Part B Insider (Multispecialty) Coding Alert

ASC's:

Keep Financial Statements Separate for Related ASCs

Check your state's laws before setting up an on-site center

If you're running an ambulatory surgery center in the same location as your office or nearby, then you could be running tremendous compliance and billing risks unless you police the expenses and financial statements of the ASC to keep it separate.

Even if your ASC is a limited-use surgical suite for a single specialty, it's "critical" to be able to separate expenses into two cost centers or revenue centers, says consultant Gary Matthews with Physicians HealthCare Advisors in Atlanta. For accounting software, you should probably "go one level more sophisticated than QuickBooks." He recommends software from Peachtree Associates or Great Plains that allows you to create separate cost centers.

This way, you can generate different financial statements as well as the aggregate financials. You can run a general ledger of financial statements that encompasses both the clinic and the ASC. "That's useful because you may want to sell the surgical center, sell part of it, or have a person buy into the practice and not the ASC,"  Matthews says.

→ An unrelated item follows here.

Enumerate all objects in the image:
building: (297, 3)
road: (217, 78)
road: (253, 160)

Thus, "It's really important to have what has been the financial history of not only the practice but the ASC," Matthews says. "Most practices are going to have additional physicians join the practice, and depending on the structure they may or may not be able to have surgeons buy in and become owners of the ASC."

Also, if you're benchmarking your productivity versus other practices, it's valuable to be able to isolate your clinic's results so you can compare apples to apples in looking at other clinics.

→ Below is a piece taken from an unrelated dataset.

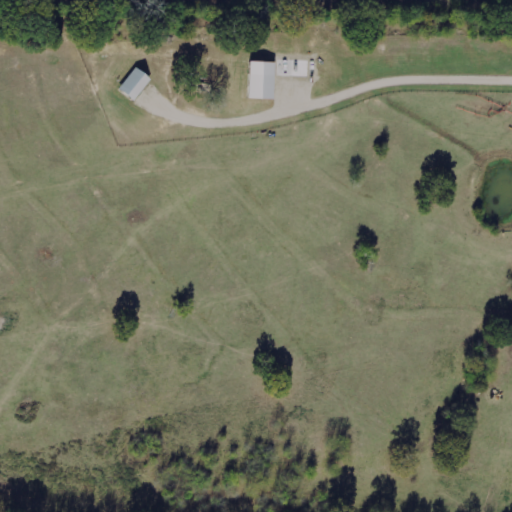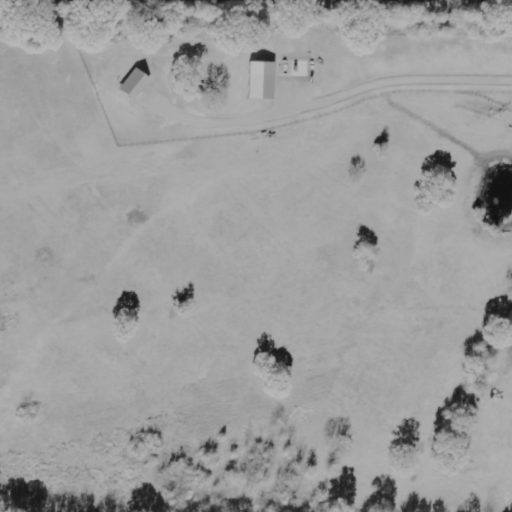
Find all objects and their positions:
building: (264, 80)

There are two main kinds of ASCs, according to Matthews:
 1) a freestanding center for multiple specialties
 2) a limited-use surgical suite, which is an extension of one practice, such as an ENT, urologist or orthopedic surgery practice.

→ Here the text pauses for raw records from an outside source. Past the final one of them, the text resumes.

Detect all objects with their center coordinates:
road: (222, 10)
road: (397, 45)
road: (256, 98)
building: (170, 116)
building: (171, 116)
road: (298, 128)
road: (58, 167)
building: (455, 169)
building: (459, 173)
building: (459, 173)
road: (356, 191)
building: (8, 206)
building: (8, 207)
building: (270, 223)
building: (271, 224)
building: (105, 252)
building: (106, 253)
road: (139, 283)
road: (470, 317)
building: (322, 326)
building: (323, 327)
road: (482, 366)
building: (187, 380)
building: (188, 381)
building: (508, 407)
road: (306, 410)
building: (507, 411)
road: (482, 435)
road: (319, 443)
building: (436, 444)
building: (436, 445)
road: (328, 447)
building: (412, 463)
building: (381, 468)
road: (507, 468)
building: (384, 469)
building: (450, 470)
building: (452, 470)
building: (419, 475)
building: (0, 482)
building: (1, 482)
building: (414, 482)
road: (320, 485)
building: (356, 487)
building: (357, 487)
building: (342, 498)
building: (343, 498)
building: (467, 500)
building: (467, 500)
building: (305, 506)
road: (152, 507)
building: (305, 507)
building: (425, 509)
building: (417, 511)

There's a big difference between a freestanding ASC and an office-based surgery center that only serves one practice, says Caryl Serbin, president of Surgical Consultants of America in Fort Myers, Fla. Only a few states allow an ASC and a physician practice to  share space. But in either case, there isn't a whole lot that the ASC and the office can share from a legal or regulatory standpoint, Serbin adds. Before you do anything else, check what your state's regulations and local Medicare carrier allow, Serbin says.